▸ **Exercise description**: Output the entire text on similarity and Euclidean distance markers, word for word.

▸ **Selected passage**:
# Similarity and Euclidian distance marker

## Basic info

Similarity and Euclidean distance markers belong to the group of crop classification markers. Output of both markers can be used to check validity of a FOI's claim. In their essence both markers compare signal time series of a FOI to signal time series of neighboring FOIs. The way the comparison is made is different between the two markers and will be described below. Similarity and Euclidean distance markers perform statistical comparison and don't require any model training, which is their biggest advantage.

### FOI's neighborhood

Both markers compare a FOI's signal time series to other FOIs in its neighborhood. Area of interest (i.e. Slovenia in this demo) is divided into smaller hexagons as shown in the Figure below. Each FOI is assigned to exactly one such hexagon based on location of FOI's centroid. Distance between the opposite edges of a hexagon is 7.7 kilometers. Neighboring FOIs are pooled among FOIs that are located within the same hexagon, or the same hexagon plus a ring of 6 neighboring hexagons, depending on marker configuration.

▸ **Data rows**:
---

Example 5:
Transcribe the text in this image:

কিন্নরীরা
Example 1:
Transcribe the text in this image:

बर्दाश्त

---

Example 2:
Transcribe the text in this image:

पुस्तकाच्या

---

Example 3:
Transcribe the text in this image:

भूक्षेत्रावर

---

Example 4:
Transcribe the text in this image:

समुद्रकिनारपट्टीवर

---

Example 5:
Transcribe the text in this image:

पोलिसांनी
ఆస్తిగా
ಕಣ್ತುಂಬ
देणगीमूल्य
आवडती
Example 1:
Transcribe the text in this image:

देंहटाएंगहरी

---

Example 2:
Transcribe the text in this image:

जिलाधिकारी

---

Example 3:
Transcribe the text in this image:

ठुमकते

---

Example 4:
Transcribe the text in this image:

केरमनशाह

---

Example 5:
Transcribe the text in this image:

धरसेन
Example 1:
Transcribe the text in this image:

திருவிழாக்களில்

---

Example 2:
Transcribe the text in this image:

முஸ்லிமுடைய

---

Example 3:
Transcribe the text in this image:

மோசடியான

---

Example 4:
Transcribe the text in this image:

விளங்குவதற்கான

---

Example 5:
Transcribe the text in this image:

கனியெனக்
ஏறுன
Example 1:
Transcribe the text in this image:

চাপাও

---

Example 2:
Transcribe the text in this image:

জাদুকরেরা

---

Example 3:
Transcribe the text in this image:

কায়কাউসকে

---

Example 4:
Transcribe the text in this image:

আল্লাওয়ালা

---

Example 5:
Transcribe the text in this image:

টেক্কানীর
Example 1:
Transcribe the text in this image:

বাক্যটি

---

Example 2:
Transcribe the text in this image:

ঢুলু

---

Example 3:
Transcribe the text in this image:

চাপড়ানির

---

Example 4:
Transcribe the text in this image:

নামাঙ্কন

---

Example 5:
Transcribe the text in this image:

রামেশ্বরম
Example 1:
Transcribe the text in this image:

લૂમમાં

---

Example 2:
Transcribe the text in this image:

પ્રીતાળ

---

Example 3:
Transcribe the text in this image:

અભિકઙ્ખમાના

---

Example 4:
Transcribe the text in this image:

▸ **Task result**:
# Similarity and Euclidian distance marker

## Basic info

Similarity and Euclidean distance markers belong to the group of crop classification markers. Output of both markers can be used to check validity of a FOI's claim. In their essence both markers compare signal time series of a FOI to signal time series of neighboring FOIs. The way the comparison is made is different between the two markers and will be described below. Similarity and Euclidean distance markers perform statistical comparison and don't require any model training, which is their biggest advantage.

### FOI's neighborhood

Both markers compare a FOI's signal time series to other FOIs in its neighborhood. Area of interest (i.e. Slovenia in this demo) is divided into smaller hexagons as shown in the Figure below. Each FOI is assigned to exactly one such hexagon based on location of FOI's centroid. Distance between the opposite edges of a hexagon is 7.7 kilometers. Neighboring FOIs are pooled among FOIs that are located within the same hexagon, or the same hexagon plus a ring of 6 neighboring hexagons, depending on marker configuration.